Millennials are now reaching the age where an estate plan is essential. After all, the older generation is not reaching 40, buying homes and starting families. When these major life activities occur, estate planning is a must, but how are Millennials choosing to plan their estates? And, are there other options they are not using?
What are the primary motivations for estate planning?
According to the publication, Trust & Will, the most common reason Millennials decided to plan their estates was having a child. Researchers surveyed about 23,000 people, aged 25 to 44. Next, they cited the death of a family member, buying a house and then, an increase in income and net worth. Plus, many are now caregivers to elderly family members, demonstrating how important estate planning can be for both those alive and after they pass.
How do they plan?
Most (about 75%) use a will-based estate plan. These types of estate plans solve most (but, not all) estate planning issues. They can allow for the appointment of guardians to care for children and pets. A will can also name beneficiaries and dictate how many assets should be distributed to them. It can also help transfer property and accounts to those same heirs, along with personal property and items of sentimental value. However, this is a one-time document that is meant to wrap up an estate quickly.
Additional options
Only about 20% of Millennials utilize a trust, but for many older Millennials and those with larger estates, they really should be using trusts. Trusts allow estate planners much more control of their estates post-death and maximize tax savings. For example, with just a will, planners can give a lump sum to a guardian to care for the children.
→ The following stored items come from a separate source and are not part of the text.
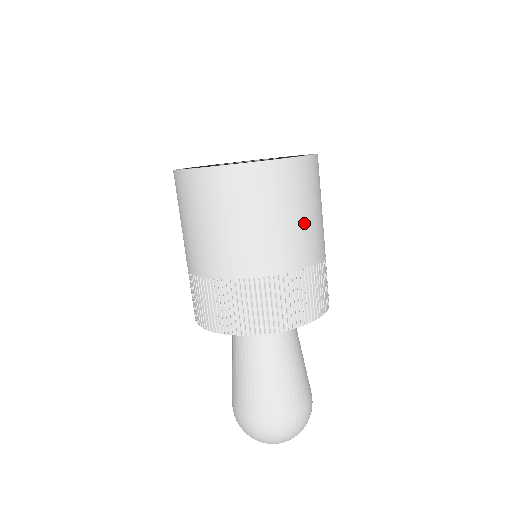
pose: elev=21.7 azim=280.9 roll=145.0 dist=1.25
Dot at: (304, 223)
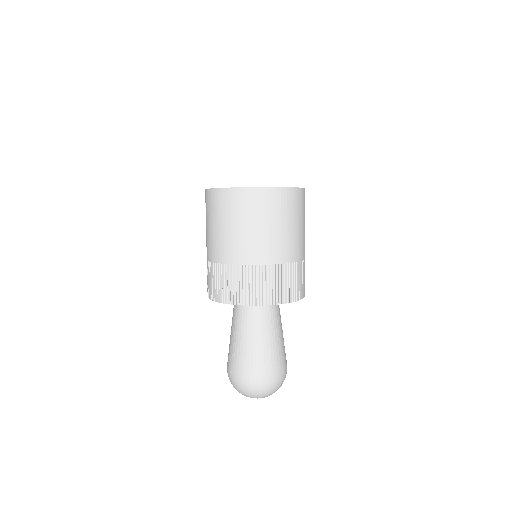
Dot at: (297, 232)
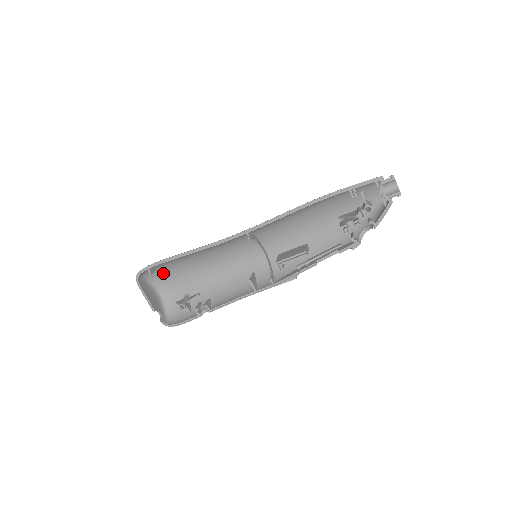
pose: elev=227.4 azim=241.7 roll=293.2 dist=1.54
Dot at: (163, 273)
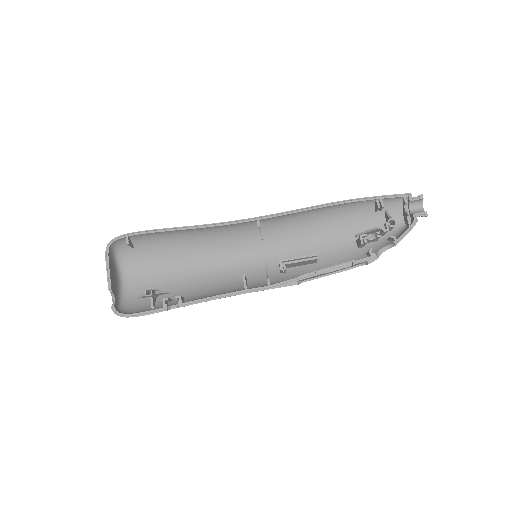
Dot at: (138, 257)
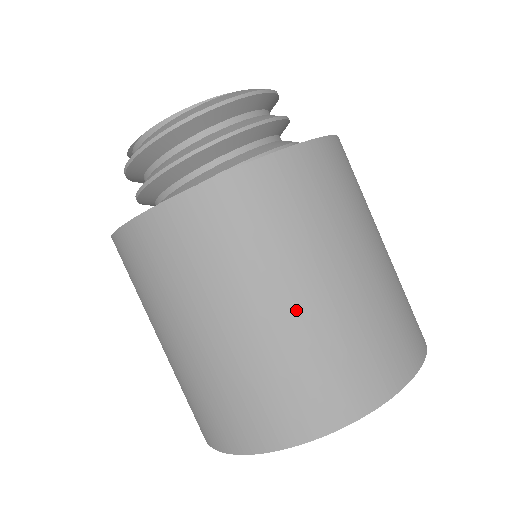
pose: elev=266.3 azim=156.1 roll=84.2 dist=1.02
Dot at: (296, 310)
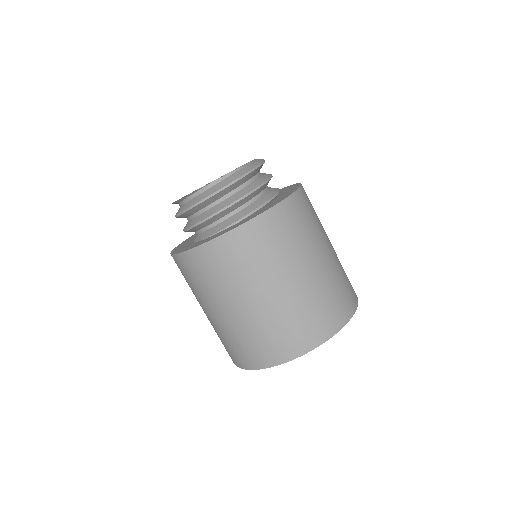
Dot at: (323, 265)
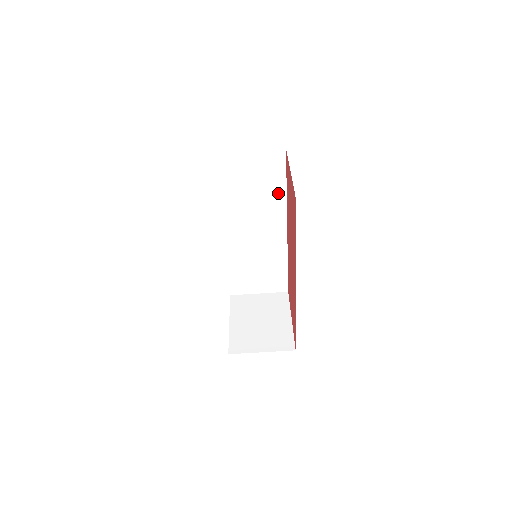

However, there is no oversight of those funds or strings attached to them. With a trust though, many sources of funds, estate funds, life insurance, annuities, etc. can flow into a trust for the benefit of your children. A trust administrator can approve funds for the guardian, based on your express wishes, and then, pass those funds directly onto the children when they become adults (also, based on your wishes). Trusts can also be set up to make periodic charitable contributions in your name, or for any other purpose.
Takeaways
For our Mount Holly, New Jersey, readers, the biggest takeaway from this post is that estate planning is more than just a will. Of course, if you do not have an estate plan, you should begin estate planning ASAP, but even for those with a will-based estate plan, now is the time to revisit that plan to see if there is a better way to do what you want.